目標: 本文では、鯉が元気になることと並んで、どんなことが大事だとされていますか。

また、今の憲法を変えようという動きがありますが、新憲法草案では基本的人権がなくなり、国民主権もなくなり、国防軍さえ謳われています。基本的人権が奪われ信仰の自由がなかった時代、私の恩師の父君は、その酸欠の社会で、殉教し、京都のどの教会でも葬式をしてもらえなかったのです。国防軍ができて徴兵制が布かれ、平和が破壊された酸欠状態の世界に、私たちの孫たちを、さあ、元気に行きなさいと、教会は祝福をもって送り出せるでしょうか。
だから、生きていく場所をしっかりと残すことを、「伝道」に対して、「宣教」(説教をはじめ、教会の働きのすべて)と言っておきたいと思います。教会は、「伝道」と「宣教」と、この両方が必要なのです。鯉が元気になること、その鯉が生きる池の水をきれいにすること、この両方が大事なように、です。私たちは、その両方に使命を与えられて、世に送り出されているのです。
ただ、一人一人、賜物や使命が違いますから、何もかも出来ません。しかし、少なくともキリスト教信仰からはこの世のことへの無関心、宣教への無関心は、生まれてこないでしょう。神は、人間に世界を正しく管理するように、言われたのですから。「産めよ、増えよ、地を従わせよ。」(創世記1:28)。

抜粋データ:
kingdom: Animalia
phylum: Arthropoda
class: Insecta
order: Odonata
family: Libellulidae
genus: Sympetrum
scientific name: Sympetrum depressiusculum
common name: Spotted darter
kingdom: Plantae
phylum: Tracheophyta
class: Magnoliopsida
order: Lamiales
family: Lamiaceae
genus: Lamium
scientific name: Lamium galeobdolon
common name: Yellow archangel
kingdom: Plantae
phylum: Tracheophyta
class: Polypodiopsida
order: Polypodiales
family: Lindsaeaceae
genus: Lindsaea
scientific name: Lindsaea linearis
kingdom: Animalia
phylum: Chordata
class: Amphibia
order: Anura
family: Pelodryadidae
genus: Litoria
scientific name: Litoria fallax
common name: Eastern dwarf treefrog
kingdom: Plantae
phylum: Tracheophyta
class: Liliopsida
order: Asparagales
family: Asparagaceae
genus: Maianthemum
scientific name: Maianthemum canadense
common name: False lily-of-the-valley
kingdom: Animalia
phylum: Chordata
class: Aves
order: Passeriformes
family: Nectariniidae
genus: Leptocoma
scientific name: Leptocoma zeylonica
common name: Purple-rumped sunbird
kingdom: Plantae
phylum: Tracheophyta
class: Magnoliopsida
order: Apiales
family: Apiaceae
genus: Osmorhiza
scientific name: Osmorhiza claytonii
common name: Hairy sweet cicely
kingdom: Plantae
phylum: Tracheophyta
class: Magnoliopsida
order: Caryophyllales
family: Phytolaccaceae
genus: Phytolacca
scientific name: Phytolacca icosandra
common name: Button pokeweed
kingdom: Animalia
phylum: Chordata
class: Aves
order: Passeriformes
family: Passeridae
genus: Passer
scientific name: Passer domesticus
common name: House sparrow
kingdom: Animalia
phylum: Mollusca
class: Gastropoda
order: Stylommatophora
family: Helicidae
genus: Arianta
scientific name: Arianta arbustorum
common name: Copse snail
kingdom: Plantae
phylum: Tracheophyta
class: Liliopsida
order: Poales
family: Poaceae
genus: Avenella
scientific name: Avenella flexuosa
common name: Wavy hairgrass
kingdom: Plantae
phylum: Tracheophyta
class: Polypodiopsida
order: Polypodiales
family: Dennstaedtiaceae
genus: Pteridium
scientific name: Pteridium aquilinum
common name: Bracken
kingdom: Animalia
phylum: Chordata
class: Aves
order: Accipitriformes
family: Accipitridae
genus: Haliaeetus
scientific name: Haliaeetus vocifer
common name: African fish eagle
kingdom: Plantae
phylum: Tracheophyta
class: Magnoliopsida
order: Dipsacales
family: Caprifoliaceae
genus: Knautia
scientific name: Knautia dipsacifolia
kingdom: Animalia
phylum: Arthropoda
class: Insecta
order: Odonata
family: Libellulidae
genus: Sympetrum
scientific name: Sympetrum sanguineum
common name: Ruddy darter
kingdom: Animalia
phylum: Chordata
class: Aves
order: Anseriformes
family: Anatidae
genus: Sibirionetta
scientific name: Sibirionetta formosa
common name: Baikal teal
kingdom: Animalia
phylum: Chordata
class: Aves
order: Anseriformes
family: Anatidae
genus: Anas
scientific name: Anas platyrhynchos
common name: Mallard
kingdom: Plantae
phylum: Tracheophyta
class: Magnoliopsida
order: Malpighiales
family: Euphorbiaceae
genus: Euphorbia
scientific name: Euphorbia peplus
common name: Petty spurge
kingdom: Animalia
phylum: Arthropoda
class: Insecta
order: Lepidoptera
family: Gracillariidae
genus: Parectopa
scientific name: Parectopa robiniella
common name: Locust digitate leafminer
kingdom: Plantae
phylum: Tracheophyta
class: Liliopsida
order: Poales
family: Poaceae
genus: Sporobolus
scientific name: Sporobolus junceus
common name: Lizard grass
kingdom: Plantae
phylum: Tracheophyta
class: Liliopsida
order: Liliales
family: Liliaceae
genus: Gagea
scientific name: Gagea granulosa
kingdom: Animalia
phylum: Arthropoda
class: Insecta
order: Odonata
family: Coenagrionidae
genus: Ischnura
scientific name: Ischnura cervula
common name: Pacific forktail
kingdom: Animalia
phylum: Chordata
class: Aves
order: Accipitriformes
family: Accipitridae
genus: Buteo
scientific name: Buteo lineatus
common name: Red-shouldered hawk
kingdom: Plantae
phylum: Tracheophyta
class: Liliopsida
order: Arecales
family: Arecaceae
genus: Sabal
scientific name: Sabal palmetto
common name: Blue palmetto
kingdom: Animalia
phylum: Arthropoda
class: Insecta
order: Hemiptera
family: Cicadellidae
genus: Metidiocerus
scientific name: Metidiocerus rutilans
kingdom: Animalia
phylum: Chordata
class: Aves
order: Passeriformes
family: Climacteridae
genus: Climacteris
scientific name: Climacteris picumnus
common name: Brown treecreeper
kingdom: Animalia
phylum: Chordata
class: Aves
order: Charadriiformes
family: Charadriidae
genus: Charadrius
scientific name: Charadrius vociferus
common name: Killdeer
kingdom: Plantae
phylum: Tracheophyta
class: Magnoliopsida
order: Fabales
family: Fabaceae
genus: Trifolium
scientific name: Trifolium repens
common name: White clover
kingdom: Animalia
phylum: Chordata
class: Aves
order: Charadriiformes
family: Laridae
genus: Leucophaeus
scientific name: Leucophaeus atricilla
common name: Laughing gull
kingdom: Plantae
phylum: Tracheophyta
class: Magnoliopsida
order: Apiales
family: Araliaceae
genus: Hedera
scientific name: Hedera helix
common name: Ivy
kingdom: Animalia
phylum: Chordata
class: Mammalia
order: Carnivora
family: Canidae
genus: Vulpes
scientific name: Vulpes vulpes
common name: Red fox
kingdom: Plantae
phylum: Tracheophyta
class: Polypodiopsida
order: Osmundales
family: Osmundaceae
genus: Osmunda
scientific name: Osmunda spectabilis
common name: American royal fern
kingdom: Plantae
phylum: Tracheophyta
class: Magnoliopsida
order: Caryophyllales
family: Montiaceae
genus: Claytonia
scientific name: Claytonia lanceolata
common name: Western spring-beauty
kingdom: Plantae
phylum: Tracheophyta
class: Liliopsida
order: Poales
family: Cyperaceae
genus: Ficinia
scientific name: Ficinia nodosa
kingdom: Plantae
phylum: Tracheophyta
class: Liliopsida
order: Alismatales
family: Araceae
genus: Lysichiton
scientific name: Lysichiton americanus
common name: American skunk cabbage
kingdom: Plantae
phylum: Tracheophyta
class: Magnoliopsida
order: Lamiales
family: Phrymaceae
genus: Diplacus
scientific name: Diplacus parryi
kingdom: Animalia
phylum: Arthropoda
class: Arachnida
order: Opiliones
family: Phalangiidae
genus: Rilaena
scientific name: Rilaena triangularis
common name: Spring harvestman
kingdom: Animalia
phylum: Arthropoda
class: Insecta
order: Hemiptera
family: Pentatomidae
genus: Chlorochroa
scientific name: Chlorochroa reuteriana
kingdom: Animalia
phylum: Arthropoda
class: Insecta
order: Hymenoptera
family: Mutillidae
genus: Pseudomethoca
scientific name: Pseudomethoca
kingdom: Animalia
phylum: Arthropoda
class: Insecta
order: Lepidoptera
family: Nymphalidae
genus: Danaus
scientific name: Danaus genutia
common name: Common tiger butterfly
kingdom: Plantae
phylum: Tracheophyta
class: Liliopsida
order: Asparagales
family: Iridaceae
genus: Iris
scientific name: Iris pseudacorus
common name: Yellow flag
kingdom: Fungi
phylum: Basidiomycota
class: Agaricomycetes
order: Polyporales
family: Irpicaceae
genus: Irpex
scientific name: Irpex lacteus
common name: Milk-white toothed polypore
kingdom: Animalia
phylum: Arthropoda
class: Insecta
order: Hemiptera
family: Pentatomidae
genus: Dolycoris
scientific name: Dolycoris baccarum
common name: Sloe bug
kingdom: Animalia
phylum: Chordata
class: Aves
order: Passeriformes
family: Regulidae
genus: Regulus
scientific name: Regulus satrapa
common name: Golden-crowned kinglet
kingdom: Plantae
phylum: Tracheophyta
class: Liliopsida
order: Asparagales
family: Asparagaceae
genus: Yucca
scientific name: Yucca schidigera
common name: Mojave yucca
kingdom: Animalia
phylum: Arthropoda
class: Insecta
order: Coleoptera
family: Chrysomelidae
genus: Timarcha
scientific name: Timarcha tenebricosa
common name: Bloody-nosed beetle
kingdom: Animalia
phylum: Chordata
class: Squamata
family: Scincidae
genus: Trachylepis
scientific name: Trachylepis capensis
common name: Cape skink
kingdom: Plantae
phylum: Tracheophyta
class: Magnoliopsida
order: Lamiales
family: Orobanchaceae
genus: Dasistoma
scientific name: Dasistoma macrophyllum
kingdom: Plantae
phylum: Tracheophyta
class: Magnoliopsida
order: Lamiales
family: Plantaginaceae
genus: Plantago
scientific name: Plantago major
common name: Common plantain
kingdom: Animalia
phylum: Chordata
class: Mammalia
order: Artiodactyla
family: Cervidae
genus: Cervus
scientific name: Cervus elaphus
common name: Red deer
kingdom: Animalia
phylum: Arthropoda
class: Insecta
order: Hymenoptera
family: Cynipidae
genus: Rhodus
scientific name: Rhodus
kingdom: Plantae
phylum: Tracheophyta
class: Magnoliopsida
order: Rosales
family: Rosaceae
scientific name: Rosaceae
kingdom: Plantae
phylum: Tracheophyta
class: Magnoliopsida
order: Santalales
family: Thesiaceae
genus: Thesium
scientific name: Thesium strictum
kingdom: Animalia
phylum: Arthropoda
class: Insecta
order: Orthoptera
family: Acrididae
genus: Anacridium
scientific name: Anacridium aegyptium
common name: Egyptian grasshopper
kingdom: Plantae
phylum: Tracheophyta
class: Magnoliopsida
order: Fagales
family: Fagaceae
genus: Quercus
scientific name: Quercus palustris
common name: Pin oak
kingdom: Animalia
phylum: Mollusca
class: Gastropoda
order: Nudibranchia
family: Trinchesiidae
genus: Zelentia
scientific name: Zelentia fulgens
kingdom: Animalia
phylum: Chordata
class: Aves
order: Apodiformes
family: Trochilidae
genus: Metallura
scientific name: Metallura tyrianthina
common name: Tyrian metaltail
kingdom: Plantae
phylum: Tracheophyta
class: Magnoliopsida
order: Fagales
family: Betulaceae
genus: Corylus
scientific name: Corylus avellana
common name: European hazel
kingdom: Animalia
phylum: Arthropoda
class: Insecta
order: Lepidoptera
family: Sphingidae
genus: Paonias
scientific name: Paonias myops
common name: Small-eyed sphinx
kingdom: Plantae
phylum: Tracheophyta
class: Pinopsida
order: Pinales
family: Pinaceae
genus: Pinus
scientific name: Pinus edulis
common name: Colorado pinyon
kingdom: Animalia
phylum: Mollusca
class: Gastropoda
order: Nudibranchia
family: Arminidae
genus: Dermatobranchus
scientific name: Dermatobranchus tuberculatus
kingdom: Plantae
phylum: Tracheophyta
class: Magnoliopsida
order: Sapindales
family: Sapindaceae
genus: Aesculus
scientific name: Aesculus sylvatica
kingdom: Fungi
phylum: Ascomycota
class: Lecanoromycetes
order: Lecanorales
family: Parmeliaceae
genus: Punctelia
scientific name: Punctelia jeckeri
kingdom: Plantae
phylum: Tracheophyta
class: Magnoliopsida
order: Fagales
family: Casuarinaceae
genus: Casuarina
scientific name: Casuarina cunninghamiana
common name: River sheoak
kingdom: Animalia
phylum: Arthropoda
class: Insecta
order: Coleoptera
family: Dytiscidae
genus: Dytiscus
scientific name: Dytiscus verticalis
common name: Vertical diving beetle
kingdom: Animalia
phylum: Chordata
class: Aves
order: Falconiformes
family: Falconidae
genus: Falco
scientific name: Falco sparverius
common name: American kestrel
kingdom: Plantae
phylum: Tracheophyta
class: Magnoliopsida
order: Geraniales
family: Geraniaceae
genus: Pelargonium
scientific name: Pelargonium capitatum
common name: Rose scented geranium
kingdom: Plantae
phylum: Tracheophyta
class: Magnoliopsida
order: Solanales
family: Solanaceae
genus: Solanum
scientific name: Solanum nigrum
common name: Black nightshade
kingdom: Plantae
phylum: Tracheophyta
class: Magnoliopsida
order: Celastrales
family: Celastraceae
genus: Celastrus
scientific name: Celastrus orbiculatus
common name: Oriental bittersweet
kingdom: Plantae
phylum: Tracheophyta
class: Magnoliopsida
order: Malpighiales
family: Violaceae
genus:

回答: 鯉が生きる池の水をきれいにすることです。